Rıdvan Kaya, konuşmasında özetle şu görüşleri dile getirdi:
İnsanların bir arada yaşayabilmek için ortak kurallar geliştirmeye ve bu kuralları uygulayabilecek bir otoriteye ihtiyaçları vardır. Bu durum ortaya iktidarı çıkarır. İktidar, halkın rızasına dayanabilir veya despotik bir karakter arz edebilir. İktidar sahipleri iktidarlarını sürdürmek, rakipleri ele geçirmek, bu iktidardan etkilenen toplum ise onun gücünden emin yaşamak veya onu kendi çıkarları için yönlendirmek amacıyla faaliyette bulunur. Tüm bu faaliyetlere siyaset adı verilir.
Siyaseti özlü biçimde iktidar ilişkileri şeklinde tanımlayabiliriz. Siyaset bizi etkiler. Ya içinde bulunduğumuz konumu, ilişkilerimizi, doğrudan ya da dolaylı yollarla belirleyen etkileyen bir mekanizmaya yani iktidara, otoriteye ait olan bir alanda olan bitene karşı seyirci kalacağız yani belirlenen olacağız ya da özne olup sorumluluk alacağız, kaderimizi belirleyeceğiz. Yaşadığımız dünyaya, insanlara karşı sorumluluğumuz bizi siyasal alana yöneltir. Bundan kaçınmak imkansızdır. Belirleyici olansa bu alanda hangi kimlik ve tutumla yer aldığımızdır.
Türkiye, çok uzun bir dönem İslami kimliğin, siyasal ve toplumsal hayattan dışlanmaya çalışıldığı bir ülke olmuştur. Buna karşı verilen tepkiler ve mücadeleler ise farklı yollarla bastırılmaya sindirilmeye çalışılmıştır. Bu bağlamda AK Parti döneminin, toplumda ki İslami duyarlılık ve taleplerin devlet katında kendisini en açık ve rahat hissettirdiği dönem olduğu söylenebilir. Ve elbette bu hem içeriden, hem dışarıdan değişik tepkileri de beraberinde getirmiştir. AK Parti iktidarı İslami kimliğe düşmanlığıyla maruf geniş bir koalisyon tarafından kuşatılmaya çalışılmış, sürekli hedef olmuştur.(Gezi,17-25 Aralık, PKK eylemleri, 15 Temmuz…)
İslami kimliğin görünürlüğü ve hakimiyetine karşı düşmanlık, Ortadoğu merkezli karşıtlıkla bütünleşmiştir. Nefretin merkezinde İslami kimliğe ve Ümmete yakın durma tavrı vardır. Bundan ötürü İslami camianın AK Parti’yi sahiplenme düzeyi yüksektir.
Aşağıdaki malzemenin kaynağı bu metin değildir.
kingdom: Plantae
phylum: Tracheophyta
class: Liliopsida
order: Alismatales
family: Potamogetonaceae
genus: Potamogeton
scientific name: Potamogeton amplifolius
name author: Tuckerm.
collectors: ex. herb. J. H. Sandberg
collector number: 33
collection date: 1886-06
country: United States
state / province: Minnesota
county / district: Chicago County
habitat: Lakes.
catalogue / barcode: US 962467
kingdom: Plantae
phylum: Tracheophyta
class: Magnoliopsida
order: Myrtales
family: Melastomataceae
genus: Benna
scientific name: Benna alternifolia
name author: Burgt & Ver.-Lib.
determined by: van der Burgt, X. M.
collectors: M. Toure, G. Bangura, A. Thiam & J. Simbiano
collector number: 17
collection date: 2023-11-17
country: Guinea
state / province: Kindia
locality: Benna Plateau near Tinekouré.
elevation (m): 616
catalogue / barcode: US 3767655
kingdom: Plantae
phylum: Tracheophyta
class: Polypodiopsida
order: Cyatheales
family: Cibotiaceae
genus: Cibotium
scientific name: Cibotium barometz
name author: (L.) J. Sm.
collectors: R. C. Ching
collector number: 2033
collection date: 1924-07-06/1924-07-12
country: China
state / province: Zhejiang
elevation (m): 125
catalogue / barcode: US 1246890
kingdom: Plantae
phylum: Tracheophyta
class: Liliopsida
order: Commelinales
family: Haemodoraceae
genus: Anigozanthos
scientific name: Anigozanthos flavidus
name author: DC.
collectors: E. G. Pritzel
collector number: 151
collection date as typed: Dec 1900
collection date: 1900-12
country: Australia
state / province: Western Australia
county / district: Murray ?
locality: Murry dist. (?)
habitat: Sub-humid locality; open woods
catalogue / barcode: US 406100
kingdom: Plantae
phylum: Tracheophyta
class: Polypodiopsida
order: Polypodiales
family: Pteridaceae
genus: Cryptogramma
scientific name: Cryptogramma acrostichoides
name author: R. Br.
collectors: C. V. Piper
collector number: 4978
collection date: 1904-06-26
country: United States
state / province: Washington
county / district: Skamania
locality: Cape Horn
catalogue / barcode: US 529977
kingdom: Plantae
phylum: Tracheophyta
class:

Ama bu ayni zamanda çelişki de besler. Sadece doğrularını değil, yanlışlarını da benimsemeye yol açabilmektedir.
Ölçüsüzlük, İslami camiayı milliyetçilik, devletçilik gibi yanlış siyasi tutumlara sevk edebiliyor, iktidara endekslenme riski de büyüyor. Gerçekçi olmak iyidir, afaki yaklaşımlar çıkmaz sokaktır ama realiteye de teslim olmaya mecbur değiliz. İktidarın öncelikleri değişebilir, biz adaleti öncelemeliyiz. Mahiyeti aynı olaylara farklı ölçülerle yaklaşamayız. (Dış politika, özgürlükler, hukuki tartışmalar, yolsuzluklar, yozlaşma…)
İslami kimliğin esasları üzerinde ısrarcı olmalıyız. Netlik açısından, sadece Müslüman olmalıyız. Bütüncüllük açısından İslam’ı daraltmamalı, Kur’an’ı şekillendirmek yerine kendimizi şekillendirmeye çalışmalıyız. İzzetli, şahsiyetli olmalı özgüven kaygısı yaşamamalıyız, cemaat bilincine sahip olmalı, bireysellikten kaçınmalıyız.
Sonuç olarak konjonktürel kazanımlarımızı korumaya çalışırken, öncelikli sorumluluğumuz olan tevhidi hattın inşasını atlamamalıyız.
Program, dinleyicilerin katkıları ve soru-cevap bölümüyle sona erdi.